▶ Problem
Revise the records so that every "pose" reads "view", keeping everything else unchanged, and leave the pictures out of your answer.

▶ Dataset content

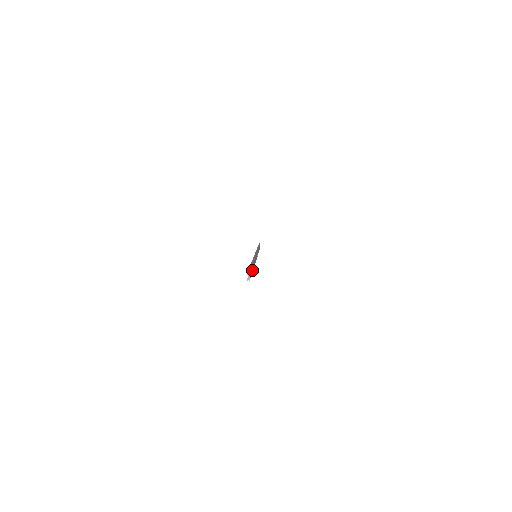
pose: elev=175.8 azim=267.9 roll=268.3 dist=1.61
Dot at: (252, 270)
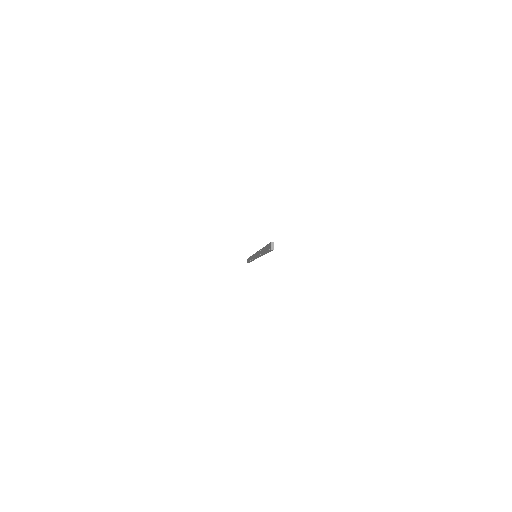
Dot at: occluded
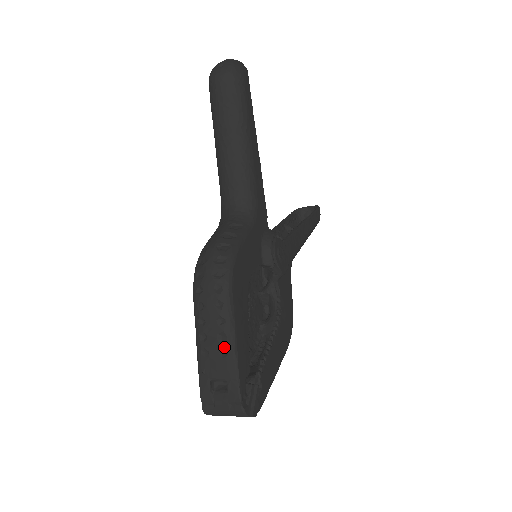
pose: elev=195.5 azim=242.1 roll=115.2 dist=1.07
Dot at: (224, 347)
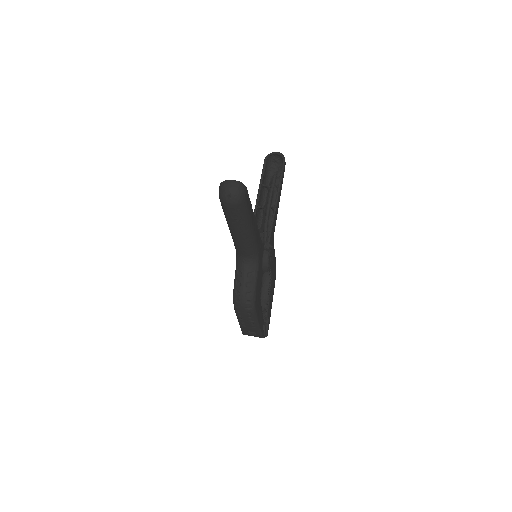
Dot at: (254, 326)
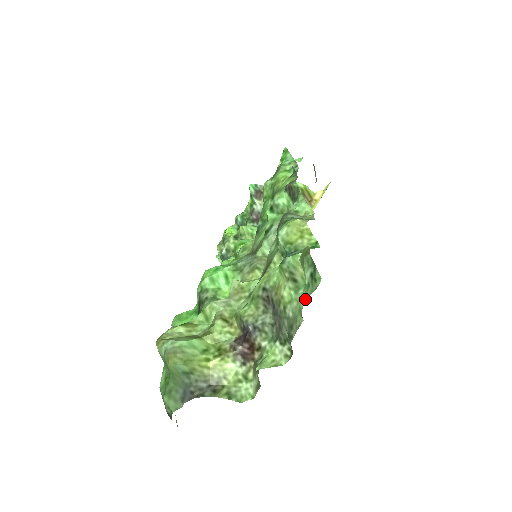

▶ Solution
view: elev=175.8 azim=267.9 roll=268.3 dist=1.61
Dot at: (252, 270)
Dot at: occluded
view: elev=195.5 azim=242.1 roll=115.2 dist=1.07
Dot at: (224, 347)
Dot at: (254, 326)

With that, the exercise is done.